Ethics

Truth and Reconciliation and Humility

Three years ago, I sat with a Secwepemc elder and a couple young Secwepemc men near Yellow Pond below, in Stswecem’c Xgat’tem territory. We talked about a lot of things, including traditional land use, what it is to be White (the elder and I agreed, over some laughter, that it was an easy thing: I thought I was White and he was Secwepemc, and he thought I was not White and he was, with his grandfather a White American and all), bears, moose, the return (!) of the caribou to this ancient hunting ground, and one more thing. He gave me permission to take photographs on this small corner of his homeland. Not being a fool, not every day at least, I thanked him very much. That was respect on both sides.

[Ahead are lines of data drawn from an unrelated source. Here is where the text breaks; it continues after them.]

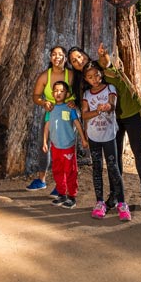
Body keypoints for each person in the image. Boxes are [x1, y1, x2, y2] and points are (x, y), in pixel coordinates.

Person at [68, 43, 141, 209]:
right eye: (74, 61)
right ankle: (116, 194)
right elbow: (86, 106)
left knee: (139, 151)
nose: (78, 61)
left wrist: (103, 54)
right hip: (111, 120)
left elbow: (106, 61)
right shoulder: (84, 82)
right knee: (114, 158)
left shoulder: (100, 66)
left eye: (79, 56)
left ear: (85, 55)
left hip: (132, 112)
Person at [81, 62, 130, 221]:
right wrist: (96, 112)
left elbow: (112, 105)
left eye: (96, 75)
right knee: (96, 168)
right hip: (94, 136)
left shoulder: (110, 89)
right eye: (89, 77)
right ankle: (100, 203)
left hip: (109, 135)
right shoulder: (87, 94)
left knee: (113, 167)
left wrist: (107, 106)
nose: (94, 79)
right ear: (86, 79)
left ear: (101, 74)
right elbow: (84, 115)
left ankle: (122, 204)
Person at [26, 46, 76, 192]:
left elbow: (80, 92)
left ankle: (62, 184)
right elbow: (36, 96)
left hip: (67, 114)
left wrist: (74, 102)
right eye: (54, 54)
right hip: (51, 113)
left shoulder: (71, 75)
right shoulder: (44, 76)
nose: (57, 57)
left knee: (65, 146)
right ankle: (41, 180)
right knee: (45, 145)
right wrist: (43, 102)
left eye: (60, 55)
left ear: (65, 59)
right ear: (50, 58)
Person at [43, 81, 88, 209]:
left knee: (70, 171)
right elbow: (47, 126)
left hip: (68, 145)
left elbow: (77, 123)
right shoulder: (50, 109)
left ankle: (72, 196)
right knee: (57, 170)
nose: (58, 93)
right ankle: (62, 194)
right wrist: (44, 142)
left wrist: (83, 139)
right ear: (52, 93)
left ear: (67, 94)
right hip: (55, 146)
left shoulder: (70, 108)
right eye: (56, 91)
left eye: (62, 91)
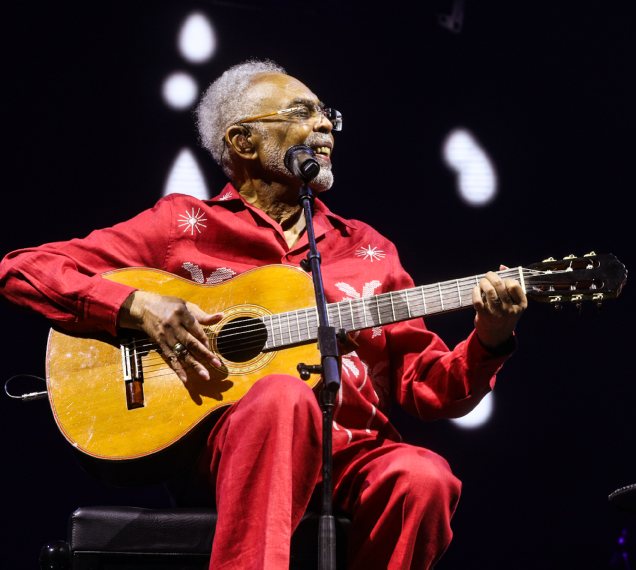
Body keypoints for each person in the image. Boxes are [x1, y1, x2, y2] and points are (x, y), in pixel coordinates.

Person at [0, 60, 527, 569]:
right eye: (302, 112)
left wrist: (490, 337)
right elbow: (22, 269)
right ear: (243, 142)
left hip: (349, 454)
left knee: (424, 476)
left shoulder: (366, 248)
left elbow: (430, 387)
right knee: (282, 397)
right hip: (233, 449)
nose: (324, 124)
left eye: (328, 115)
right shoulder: (183, 227)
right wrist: (135, 306)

He didn’t give me permission to tell the story of Yellow Pond here, though, a former beaver pond on the edge of Big Bar Lake, so I don’t. That too is respect. That this pond is beautiful and mysterious and can speak for itself will do as a translation into White culture. It will change us if we pay attention well enough and long enough. The lake, too. Here it is at dawn:

And a minute later.

And Yellow Pond again, giving her own take on these black spruce and Douglas firs.

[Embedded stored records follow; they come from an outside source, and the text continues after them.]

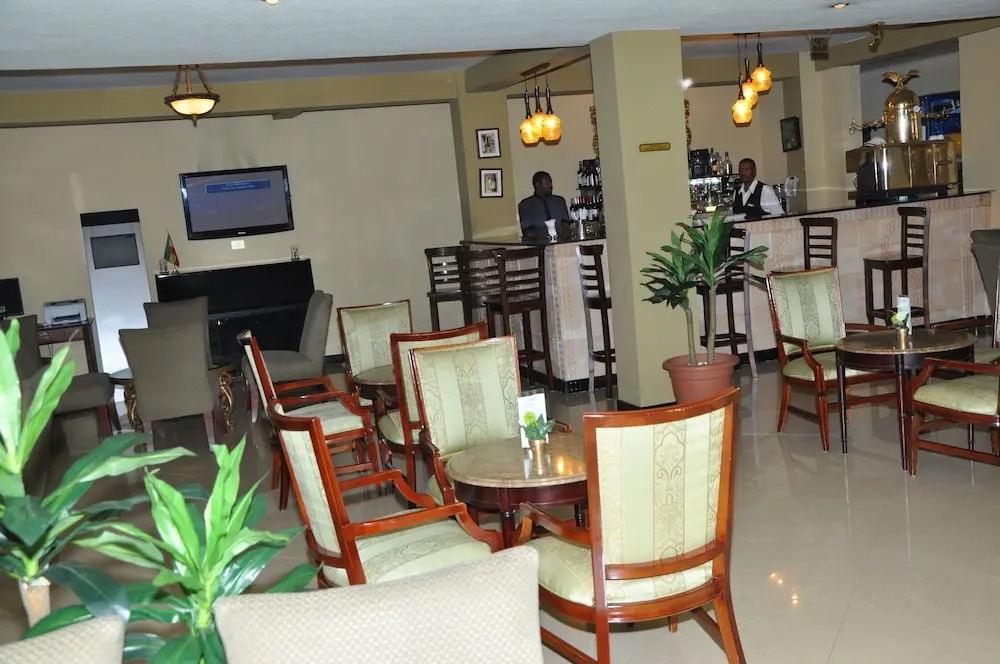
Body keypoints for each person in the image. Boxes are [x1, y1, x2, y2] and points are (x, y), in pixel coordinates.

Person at [518, 171, 570, 239]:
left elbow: (566, 226)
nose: (550, 185)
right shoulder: (526, 205)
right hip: (538, 243)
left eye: (551, 182)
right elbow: (528, 231)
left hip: (562, 242)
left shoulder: (559, 201)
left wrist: (563, 241)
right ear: (537, 185)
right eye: (547, 183)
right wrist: (541, 244)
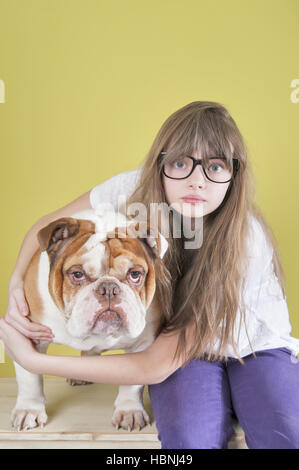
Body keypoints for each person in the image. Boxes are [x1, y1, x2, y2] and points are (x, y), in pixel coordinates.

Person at [1, 101, 299, 449]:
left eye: (215, 166)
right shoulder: (132, 190)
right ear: (159, 164)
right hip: (182, 348)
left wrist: (35, 360)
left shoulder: (246, 240)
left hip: (254, 346)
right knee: (188, 439)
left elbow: (153, 367)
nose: (197, 181)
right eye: (180, 163)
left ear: (235, 175)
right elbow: (45, 226)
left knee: (284, 434)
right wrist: (16, 283)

It’s an image from the other side of understanding, but that’s where Yellow Pond begins. And that’s where we can begin, humbly, on this day of Reconciliation, with the realization that photographs are cultural and the right to make them is something given, and very different from the assumed right to take them. Taking them just won’t do. Making them, well, that’s only an invitation for the making to remake us.